Updated April 30th, 2024 at 13:39 IST

China auto show puts smart at centre of car wars

BYD, Geely and peers touted everything from self-driving software to massage chairs.

Katrina Hamlin
Tesla vs BYD EV sales | Image:BYD USA

Showing off.  Smart cars ruled at this year’s Beijing auto show. BYD, Geely and peers touted everything from self-driving software to massage chairs. But on the sidelines of the show, Tesla's plans to work with Baidu on data collection and introduce its "Full Self Driving" system in China stole the limelight. Global peers from Toyota Motor to Volkswagen are also using local partnerships to drive faster and smarter.

When Chinese drivers buy a middle-of-the-range model for $30,000 or more, a “stupid car” is no longer acceptable, says Maxwell Zhou, CEO of DeepRoute.ai, which makes software for intelligent vehicles. The price point at which customers expect advanced assisted driving is falling, too, he adds.

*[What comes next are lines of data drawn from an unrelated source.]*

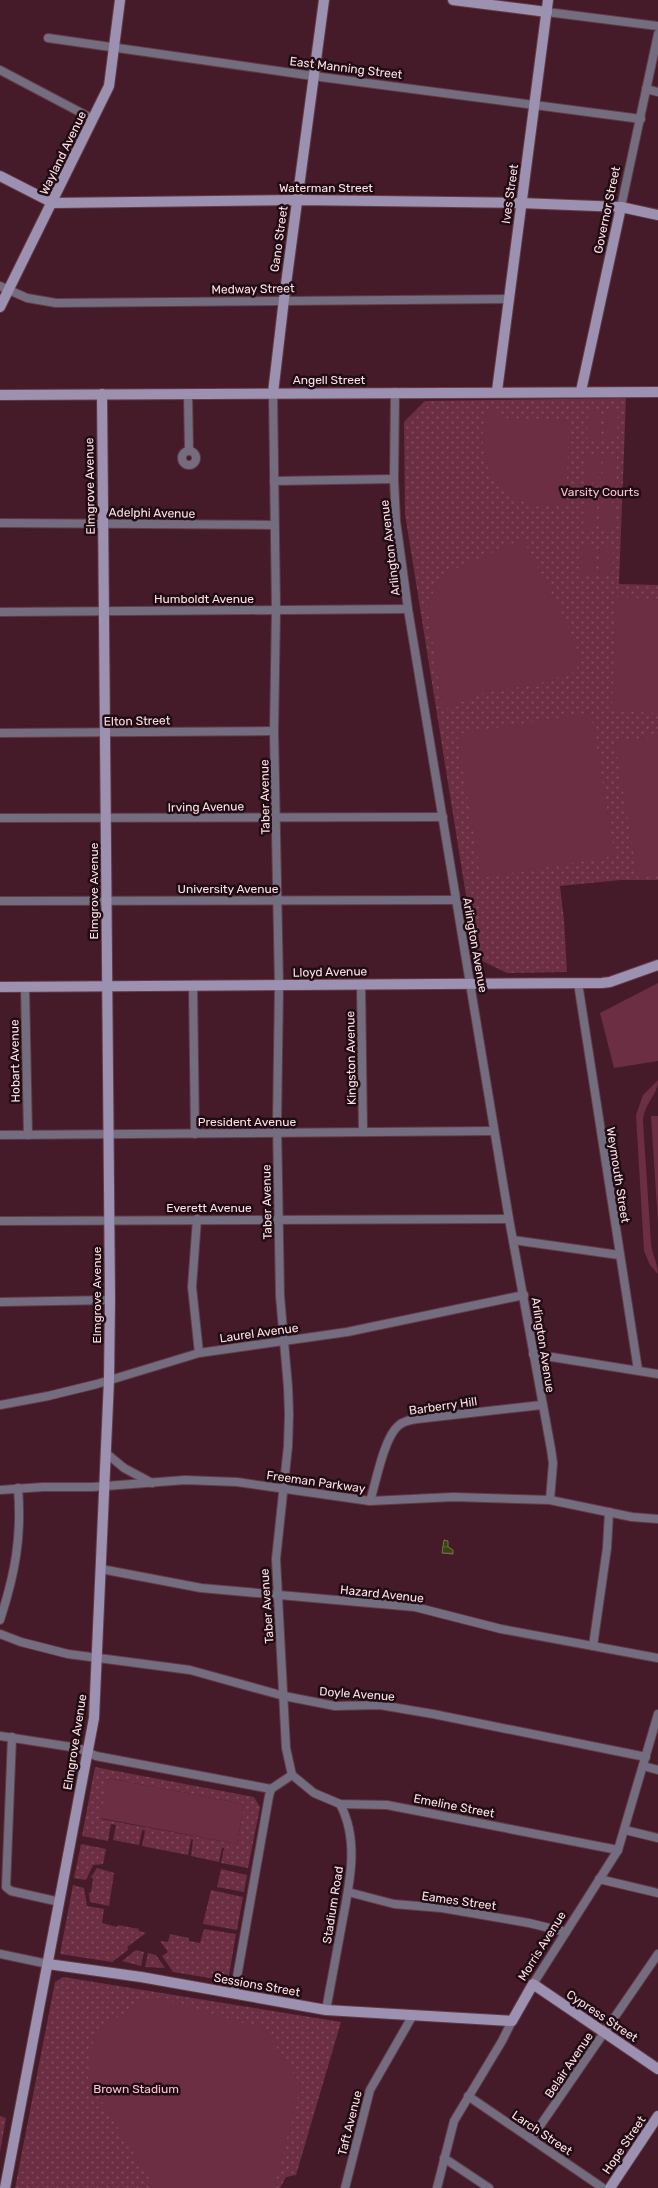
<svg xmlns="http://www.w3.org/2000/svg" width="658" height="2188" viewBox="0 0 658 2188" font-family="Rubik,sans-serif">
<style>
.grass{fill:url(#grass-dots);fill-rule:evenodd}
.garden{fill:#6c2e42}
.water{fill:url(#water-rules);stroke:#73734d}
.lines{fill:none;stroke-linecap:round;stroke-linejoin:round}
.street-casing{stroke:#633b47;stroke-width:10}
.secondary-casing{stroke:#633b47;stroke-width:12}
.street{stroke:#746d80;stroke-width:8}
.secondary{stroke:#9c91b0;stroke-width:10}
.labels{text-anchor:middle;stroke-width:5;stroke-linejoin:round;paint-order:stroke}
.street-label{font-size:12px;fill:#fee1e7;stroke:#200d13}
.park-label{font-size:12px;fill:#f8c1cf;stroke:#200d13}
</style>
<defs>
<pattern id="grass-dots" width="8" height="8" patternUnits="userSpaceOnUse" patternTransform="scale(1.25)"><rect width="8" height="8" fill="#6c2e42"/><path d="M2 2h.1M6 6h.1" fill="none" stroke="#824c5d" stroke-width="1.8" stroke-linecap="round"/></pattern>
<pattern id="water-rules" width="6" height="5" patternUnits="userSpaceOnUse" patternTransform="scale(1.25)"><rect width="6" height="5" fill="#37440b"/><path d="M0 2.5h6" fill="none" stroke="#555f2f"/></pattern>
</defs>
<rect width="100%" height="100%" fill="#461b29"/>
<g class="grass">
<path d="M626 398 619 584 658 585V880H620L560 886 564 920 567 972 507 973 476 958 405 514 404 422 425 401Z"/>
<path d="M95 1767 254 1797 260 1807 248 1868 221 1863 224 1848H222L219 1862 191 1856 193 1840 191 1839 188 1855 142 1846 145 1831 142 1830 139 1845 113 1840 116 1825 111 1824 108 1841 82 1836ZM108 1778 244 1804 237 1844 101 1819Z"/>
<path d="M81 1844 106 1849 103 1864 93 1865 86 1880 74 1878Z"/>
<path d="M97 1868 114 1873 109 1906 90 1902 89 1893 91 1892 93 1879 91 1877Z"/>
<path d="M221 1869 247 1875 244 1892 217 1887Z"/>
<path d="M73 1885 84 1888 87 1906 104 1909 102 1923 117 1927 118 1925 139 1929V1931L146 1933 127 1947 128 1950 112 1962 60 1954Z"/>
<path d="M211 1890 243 1897 237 1930 203 1924Z"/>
<path d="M204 1929 236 1934 228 1981 173 1972 162 1956 168 1952 160 1941 168 1942 170 1934 189 1938V1941L200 1943Z"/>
<path d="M136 1950 144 1952 141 1966 122 1961Z"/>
<path d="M148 1953 156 1955 165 1968 145 1967Z"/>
<path d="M63 1977 341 2022 296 2175 286 2177 280 2188H15L55 1982Z"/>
<path d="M0 2116 6 2118 0 2152Z"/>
</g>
<g class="garden">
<path d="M485 409 499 410V418L563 420 569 425 566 504C555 503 545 506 535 504 507 499 485 476 483 448 482 435 484 422 485 409Z"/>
<path d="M588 409 601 410 600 439 587 438Z"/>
<path d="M605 410 618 411 617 439H604Z"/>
<path d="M586 454H599L598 483 585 482Z"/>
<path d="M603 454 617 455 615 484 602 483Z"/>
<path d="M584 502H597L596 531 583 530Z"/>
<path d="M602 502 615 503 614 531H601Z"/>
<path d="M523 539 565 619 581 659 575 672 535 685 487 691 443 710 427 606 441 575Z"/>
<path d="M582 546 595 547 594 575 581 574Z"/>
<path d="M600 547H613L612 576 599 575Z"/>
<path d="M616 597 658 599V713L612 711Z"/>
<path d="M591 713 615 856 481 878 457 734Z"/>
<path d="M658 735V875L638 879 615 743Z"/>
<path d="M658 983V1061L614 1068 600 1013Z"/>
<path d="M658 1080C658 1096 644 1102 643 1122L651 1243C652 1255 658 1263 658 1274L650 1265 644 1251 636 1115 643 1095Z"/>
<path d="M651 1116H658V1223Z"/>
<path d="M108 1778 244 1804 237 1844 100 1818Z"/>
<path d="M151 1996 258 2027 262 2025 301 2085 274 2188H155L88 2079 94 2033Z"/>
</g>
<path class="water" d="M444 1540 448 1541V1547L453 1550V1554L442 1553Z"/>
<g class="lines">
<g class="street-casing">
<g id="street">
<path d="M547 12 658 26"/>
<path d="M48 38 313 76 641 119"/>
<path d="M0 70 93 119"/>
<path d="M646 89 658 92"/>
<path d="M621 207 658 34"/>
<path d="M0 286 27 298 56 303 509 299"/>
<path d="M395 392 394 479 396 521 408 609 509 1219 551 1449 553 1463 550 1500"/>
<path d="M273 393 276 610 274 731 279 986 277 1123 280 1296 288 1387 289 1414 288 1446 276 1559 286 1748 292 1775"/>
<path d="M188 394 189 451"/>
<circle cx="189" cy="458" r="7"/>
<path d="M274 481 394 479"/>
<path d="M0 523 274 525"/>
<path d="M0 612 408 609"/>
<path d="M0 733 274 731"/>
<path d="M0 818 443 817"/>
<path d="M0 901 456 900"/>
<path d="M578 983 638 1370"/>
<path d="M361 984 363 1132"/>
<path d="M193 986 195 1134"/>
<path d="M25 987 28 1135"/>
<path d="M0 1135 494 1131"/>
<path d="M197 1219 192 1287 199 1353"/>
<path d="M0 1221 509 1219"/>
<path d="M513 1240 619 1255"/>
<path d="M0 1302 110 1300"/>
<path d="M533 1354 658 1374"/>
<path d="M0 1405 48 1396 97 1384 199 1353 347 1332 524 1295"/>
<path d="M106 1453 124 1468 152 1483"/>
<path d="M0 1490 43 1487H93L185 1480 237 1482 370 1501 453 1497 550 1500 632 1517 658 1519"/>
<path d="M370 1501C376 1482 384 1438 398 1426 403 1421 410 1420 417 1419L542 1405"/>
<path d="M101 1569 201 1588 415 1607 501 1629 658 1658"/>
<path d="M0 1620C15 1574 22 1537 18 1488"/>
<path d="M0 1634 21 1642 68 1654 190 1670 284 1696 335 1706 380 1705 433 1714 646 1757"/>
<path d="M593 1646 607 1548 609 1512"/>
<path d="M0 1736 78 1748 96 1756 271 1789"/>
<path d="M12 1737 6 1887 11 1891 60 1902"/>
<path d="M643 1766 658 1770"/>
<path d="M292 1775 314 1793 340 1804 387 1805 618 1850"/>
<path d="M625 1830 658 1838"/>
<path d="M599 1879 658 1893"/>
<path d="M348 1892 394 1904 442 1908 529 1923 566 1932"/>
<path d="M0 1954 48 1964"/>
<path d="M533 1984 618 1850 658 1714"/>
<path d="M234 1994 269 1796 271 1789 292 1775"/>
<path d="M326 2010C331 1983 336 1956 341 1929 348 1889 361 1843 340 1804"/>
<path d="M468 2096 603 2188"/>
<path d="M531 2139 658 1954"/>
<path d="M444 2158 489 2188"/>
<path d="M345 2188 370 2090 413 2015"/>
<path d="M437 2188 454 2121 502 2041 512 2021"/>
</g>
</g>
<g class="secondary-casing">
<g id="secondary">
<path d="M453 0 547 12"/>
<path d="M0 176 53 203 299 200 520 203 621 207 658 215"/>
<path d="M0 307 109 86 120 0"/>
<path d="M497 391 548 0"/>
<path d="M581 391 621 207"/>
<path d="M273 393 284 299 324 0"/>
<path d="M0 395 658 392"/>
<path d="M0 987 602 983 610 982 658 965"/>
<path d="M48 1964 141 1977 326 2010 512 2021 533 1984 658 2069"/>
<path d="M5 2188 94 1718 109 1380 110 1300 102 394"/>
<path d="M610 2188 658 2116"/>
</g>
</g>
<use href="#street" class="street"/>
<use href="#secondary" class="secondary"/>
</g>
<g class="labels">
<g class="street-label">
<text transform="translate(346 68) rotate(7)" y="4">East Manning Street</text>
<text transform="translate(63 153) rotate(-64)" y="4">Wayland Avenue</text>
<text x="326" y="192">Waterman Street</text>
<text transform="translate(510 194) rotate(-82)" y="4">Ives Street</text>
<text transform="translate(607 210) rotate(-78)" y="4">Governor Street</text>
<text transform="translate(279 239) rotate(-82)" y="4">Gano Street</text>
<text transform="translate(253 289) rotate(-1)" y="4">Medway Street</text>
<text x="329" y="384">Angell Street</text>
<text transform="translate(90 486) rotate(-91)" y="4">Elmgrove Avenue</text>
<text transform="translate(152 513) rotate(1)" y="4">Adelphi Avenue</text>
<text transform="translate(390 548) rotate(-97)" y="4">Arlington Avenue</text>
<text x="204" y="603">Humboldt Avenue</text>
<text transform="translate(137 721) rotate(-1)" y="4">Elton Street</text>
<text transform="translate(265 797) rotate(-91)" y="4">Taber Avenue</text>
<text transform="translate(206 807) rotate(-1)" y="4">Irving Avenue</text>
<text x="228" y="893">University Avenue</text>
<text transform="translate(94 891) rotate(-90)" y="4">Elmgrove Avenue</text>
<text transform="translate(475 945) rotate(80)" y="4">Arlington Avenue</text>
<text transform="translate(330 972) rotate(-1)" y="4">Lloyd Avenue</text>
<text transform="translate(351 1058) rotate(-91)" y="4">Kingston Avenue</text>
<text transform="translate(15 1061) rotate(-91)" y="4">Hobart Avenue</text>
<text x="247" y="1126">President Avenue</text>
<text transform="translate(618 1175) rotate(81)" y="4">Weymouth Street</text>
<text transform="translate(267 1202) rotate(-91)" y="4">Taber Avenue</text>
<text x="209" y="1212">Everett Avenue</text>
<text transform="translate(97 1295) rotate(-90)" y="4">Elmgrove Avenue</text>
<text transform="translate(259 1333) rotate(-8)" y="4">Laurel Avenue</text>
<text transform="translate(543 1345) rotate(81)" y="4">Arlington Avenue</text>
<text transform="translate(443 1406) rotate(-8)" y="4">Barberry Hill</text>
<text transform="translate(316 1482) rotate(8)" y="4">Freeman Parkway</text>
<text transform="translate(382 1594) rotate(6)" y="4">Hazard Avenue</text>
<text transform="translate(267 1606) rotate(-94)" y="4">Taber Avenue</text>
<text transform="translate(357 1694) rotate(4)" y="4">Doyle Avenue</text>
<text transform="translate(75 1742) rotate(-81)" y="4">Elmgrove Avenue</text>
<text transform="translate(454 1806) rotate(11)" y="4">Emeline Street</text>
<text transform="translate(459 1901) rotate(8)" y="4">Eames Street</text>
<text transform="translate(333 1905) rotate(-81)" y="4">Stadium Road</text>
<text transform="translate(542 1946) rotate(-58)" y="4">Morris Avenue</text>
<text transform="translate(257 1985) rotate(10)" y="4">Sessions Street</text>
<text transform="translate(602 2016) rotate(34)" y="4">Cypress Street</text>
<text transform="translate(569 2065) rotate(-56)" y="4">Belair Avenue</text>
<text transform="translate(350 2123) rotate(-76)" y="4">Taft Avenue</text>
<text transform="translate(542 2133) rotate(34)" y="4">Larch Street</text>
<text transform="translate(624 2145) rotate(-56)" y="4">Hope Street</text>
</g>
<g class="park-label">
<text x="600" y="496">Varsity Courts</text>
<text x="136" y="2093">Brown Stadium</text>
</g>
</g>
</svg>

Even cheap and cheerful rides are becoming more sophisticated. On Thursday Xpeng shared plans for its new sub-brand, Mona, short for Made of New AI. The aim is to disrupt the mass market by offering cars equipped with self-developed smart-driving tech, on which the $7.7 billion outfit run by He Xiaopeng has built its reputation, for less than 150,000 yuan (around $20,000).

Many of the 700 exhibitors displayed digital flourishes. Geely's Zeekr 001 can call out warnings to pedestrians - and give them a flashing thumbs up. Premium Polestar showcased smartphones that share an operating system with its cars; at the other end of the market, Dongfeng's $9,600 Nammi flaunted phone-controlled locks. Around the hall, cockpits boasted double or triple screens as standard.


The country's tech juggernauts and startups are turbo-charging the trend. On the eve of the show, Huawei launched a new intelligent driving software brand, hailing 2024 as the first year for "mass commercialisation of smart driving". The company, whose auto unit more than doubled its sales last year to 4.7 billion yuan, says some half a million cars will be using its systems by the end of this year.

Chinese brands already hold nearly 80% of the domestic market for new energy vehicles, according to a presentation from state-backed automaker Changan Automobile on Wednesday. A rapid push into smart driving and other novelties gives them an edge that could extend this lead.


However, overseas rivals are forging local partnerships to avoid being left behind a second time. News of its deal with Baidu sent Tesla's stock up 15% on Monday. Japan's Toyota Motor and Nissan Motor announced cooperation with China's Tencent and Baidu, respectively. Volkswagen also touted a new intelligent driving system developed together with Xpeng. The collaboration has already helped speed up the development of new models by as much as 30%, the German company says.

Such new cross-border alliances will give domestic marques a run for their money - and drive China's car wars into an intense new battle.